La commission d’enquête parlementaire sur les vulnérabilités numériques de la France a rendu public son rapport ce mercredi 15 juillet. Parmi les mesures phares : une « golden share » de l’État dans Mistral AI et ChapsVision, un moratoire sur l’installation de nouveaux centres de données étrangers et le 100 % open source dans les marchés publics d’ici 2030.
Une « golden share » pour protéger les actifs stratégiques
Le rapport, présenté par la rapporteure Cyrielle Chatelain (écologiste) et le président Philippe Latombe (Modem), préconise l’instauration d’une participation de 5 % de l’État au capital de Mistral AI et de ChapsVision, deux entreprises dont les plateformes sont utilisées par des ministères et des services de l’État dans les domaines de la défense et de la sécurité. Cette « golden share » conférerait à l’État des droits spécifiques, notamment la possibilité de bloquer l’entrée d’un acteur étranger au capital, sans empêcher ces entreprises de continuer à lever des fonds.
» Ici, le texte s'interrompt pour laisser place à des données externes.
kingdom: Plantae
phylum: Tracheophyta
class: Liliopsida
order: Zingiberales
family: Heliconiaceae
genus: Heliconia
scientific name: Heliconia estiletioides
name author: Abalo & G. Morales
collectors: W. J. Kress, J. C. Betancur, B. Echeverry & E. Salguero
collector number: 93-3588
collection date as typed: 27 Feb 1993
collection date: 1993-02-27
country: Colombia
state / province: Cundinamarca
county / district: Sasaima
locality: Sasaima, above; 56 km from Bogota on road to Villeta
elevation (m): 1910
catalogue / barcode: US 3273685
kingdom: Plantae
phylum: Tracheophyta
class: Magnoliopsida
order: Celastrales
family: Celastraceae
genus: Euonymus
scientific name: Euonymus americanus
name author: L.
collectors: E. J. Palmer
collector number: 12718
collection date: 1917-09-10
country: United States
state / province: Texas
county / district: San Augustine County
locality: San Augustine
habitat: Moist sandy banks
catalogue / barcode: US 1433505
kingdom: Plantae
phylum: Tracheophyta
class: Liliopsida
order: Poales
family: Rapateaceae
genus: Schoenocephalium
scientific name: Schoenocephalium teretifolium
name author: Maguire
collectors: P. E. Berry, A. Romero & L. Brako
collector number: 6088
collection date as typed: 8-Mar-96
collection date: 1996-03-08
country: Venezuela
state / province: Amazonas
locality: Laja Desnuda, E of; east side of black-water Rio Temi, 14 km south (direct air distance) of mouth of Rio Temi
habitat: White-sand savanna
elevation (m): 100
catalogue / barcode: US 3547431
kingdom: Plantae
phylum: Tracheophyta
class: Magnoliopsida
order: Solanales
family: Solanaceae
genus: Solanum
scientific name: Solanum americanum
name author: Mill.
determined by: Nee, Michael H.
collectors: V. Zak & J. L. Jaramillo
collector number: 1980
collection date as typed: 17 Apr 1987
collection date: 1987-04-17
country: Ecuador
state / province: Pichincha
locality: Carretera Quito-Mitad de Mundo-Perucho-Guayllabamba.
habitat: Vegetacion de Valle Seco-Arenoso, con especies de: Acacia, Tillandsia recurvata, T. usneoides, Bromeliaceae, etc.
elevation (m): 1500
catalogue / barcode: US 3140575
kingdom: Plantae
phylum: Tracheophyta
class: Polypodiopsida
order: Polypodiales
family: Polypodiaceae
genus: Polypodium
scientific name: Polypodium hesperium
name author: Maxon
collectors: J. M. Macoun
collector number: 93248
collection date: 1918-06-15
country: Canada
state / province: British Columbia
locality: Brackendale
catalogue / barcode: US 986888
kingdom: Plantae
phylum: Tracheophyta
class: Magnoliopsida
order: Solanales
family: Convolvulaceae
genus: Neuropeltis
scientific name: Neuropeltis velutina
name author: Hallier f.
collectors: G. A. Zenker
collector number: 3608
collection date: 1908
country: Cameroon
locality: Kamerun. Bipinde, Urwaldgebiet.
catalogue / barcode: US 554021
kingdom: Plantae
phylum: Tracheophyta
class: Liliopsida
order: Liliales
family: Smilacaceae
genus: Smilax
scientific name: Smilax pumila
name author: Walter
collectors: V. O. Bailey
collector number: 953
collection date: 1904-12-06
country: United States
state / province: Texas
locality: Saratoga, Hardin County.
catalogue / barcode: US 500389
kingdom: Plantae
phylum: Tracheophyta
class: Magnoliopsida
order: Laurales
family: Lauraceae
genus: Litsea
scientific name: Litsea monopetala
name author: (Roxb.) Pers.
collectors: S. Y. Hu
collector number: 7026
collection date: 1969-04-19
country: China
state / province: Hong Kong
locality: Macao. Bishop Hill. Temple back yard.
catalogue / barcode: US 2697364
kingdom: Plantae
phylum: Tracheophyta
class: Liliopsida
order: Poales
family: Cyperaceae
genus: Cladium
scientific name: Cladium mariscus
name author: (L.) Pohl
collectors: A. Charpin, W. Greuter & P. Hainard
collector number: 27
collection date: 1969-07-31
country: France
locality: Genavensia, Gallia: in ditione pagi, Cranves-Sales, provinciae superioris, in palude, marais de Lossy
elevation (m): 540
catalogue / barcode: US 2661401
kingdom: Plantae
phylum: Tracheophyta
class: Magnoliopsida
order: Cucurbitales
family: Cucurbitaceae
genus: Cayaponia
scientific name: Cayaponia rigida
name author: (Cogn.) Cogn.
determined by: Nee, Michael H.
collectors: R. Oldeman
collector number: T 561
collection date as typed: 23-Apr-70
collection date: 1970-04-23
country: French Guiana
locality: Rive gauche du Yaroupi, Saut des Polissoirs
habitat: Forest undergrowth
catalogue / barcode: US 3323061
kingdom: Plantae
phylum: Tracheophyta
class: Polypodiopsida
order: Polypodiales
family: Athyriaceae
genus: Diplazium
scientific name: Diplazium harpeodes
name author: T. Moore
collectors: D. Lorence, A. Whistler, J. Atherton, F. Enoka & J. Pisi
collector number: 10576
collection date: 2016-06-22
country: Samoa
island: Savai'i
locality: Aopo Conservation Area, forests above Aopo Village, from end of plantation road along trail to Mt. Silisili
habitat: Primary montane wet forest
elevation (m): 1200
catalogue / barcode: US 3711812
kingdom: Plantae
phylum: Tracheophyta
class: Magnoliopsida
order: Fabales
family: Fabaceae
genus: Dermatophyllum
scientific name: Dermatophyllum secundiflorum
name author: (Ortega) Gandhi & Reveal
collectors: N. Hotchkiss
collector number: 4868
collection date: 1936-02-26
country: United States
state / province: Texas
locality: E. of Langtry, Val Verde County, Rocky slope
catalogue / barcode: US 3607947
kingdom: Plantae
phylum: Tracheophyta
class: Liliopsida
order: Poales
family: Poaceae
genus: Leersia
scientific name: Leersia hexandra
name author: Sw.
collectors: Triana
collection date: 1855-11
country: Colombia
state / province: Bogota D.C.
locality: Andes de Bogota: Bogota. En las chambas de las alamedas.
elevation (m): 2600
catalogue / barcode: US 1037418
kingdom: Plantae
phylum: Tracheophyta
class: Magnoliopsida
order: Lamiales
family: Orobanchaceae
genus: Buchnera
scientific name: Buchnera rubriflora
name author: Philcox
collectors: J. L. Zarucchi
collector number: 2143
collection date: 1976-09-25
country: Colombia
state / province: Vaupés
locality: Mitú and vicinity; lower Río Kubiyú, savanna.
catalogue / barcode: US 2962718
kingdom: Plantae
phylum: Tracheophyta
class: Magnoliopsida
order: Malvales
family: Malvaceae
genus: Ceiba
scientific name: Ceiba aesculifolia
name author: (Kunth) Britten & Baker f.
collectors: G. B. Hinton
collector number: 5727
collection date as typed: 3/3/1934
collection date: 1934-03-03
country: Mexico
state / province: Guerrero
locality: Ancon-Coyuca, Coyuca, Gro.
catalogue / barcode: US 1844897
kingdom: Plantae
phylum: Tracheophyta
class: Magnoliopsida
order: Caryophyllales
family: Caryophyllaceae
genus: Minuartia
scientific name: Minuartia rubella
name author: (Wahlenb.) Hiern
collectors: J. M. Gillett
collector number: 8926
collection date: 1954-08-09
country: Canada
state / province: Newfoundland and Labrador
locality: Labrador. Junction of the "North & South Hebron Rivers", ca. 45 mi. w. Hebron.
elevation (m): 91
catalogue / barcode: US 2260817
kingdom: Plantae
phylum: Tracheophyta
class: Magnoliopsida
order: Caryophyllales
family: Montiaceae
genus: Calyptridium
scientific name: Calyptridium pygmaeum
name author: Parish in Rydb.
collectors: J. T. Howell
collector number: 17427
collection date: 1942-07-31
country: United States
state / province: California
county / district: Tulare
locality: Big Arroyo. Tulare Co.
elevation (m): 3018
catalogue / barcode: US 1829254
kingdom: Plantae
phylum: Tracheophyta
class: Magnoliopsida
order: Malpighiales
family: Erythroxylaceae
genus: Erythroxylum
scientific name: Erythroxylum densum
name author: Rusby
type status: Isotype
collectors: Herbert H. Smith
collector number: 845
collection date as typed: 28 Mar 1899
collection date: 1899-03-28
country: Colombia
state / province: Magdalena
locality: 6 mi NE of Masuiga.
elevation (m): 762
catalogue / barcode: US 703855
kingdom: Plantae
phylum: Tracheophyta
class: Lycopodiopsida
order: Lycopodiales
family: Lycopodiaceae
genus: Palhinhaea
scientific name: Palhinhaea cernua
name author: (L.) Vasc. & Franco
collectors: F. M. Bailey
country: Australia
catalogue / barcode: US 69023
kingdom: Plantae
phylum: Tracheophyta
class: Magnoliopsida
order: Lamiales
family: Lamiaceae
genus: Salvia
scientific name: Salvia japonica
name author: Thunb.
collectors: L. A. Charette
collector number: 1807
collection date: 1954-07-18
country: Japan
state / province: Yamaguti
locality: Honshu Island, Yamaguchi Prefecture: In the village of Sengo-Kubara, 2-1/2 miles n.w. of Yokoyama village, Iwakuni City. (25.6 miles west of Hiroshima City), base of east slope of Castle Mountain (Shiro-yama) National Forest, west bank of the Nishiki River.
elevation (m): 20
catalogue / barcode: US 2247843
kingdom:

Les députés s’appuient sur l’article 31-1 de l’ordonnance du 20 août 2014, qui permet à l’État de détenir des droits préférentiels indépendamment de sa quotité de capital.
Un moratoire sur les centres de données étrangers
La commission propose également un moratoire sur l’installation de nouveaux centres de données extra-européens sur le territoire français. Une mesure qui vise à freiner l’emprise des géants du cloud américains (Amazon Web Services, Microsoft Azure, Google Cloud) sur les infrastructures critiques du pays. Selon les travaux de la commission, la France paierait chaque année environ 1,5 milliard d’euros pour rester dépendante des technologies américaines, un chiffre qui illustre l’ampleur du déséquilibre. Les centres de données, très gourmands en électricité et en eau, font également l’objet de critiques croissantes pour leur impact environnemental, certains sites enregistrant une augmentation de la température locale de 2 degrés Celsius en moyenne.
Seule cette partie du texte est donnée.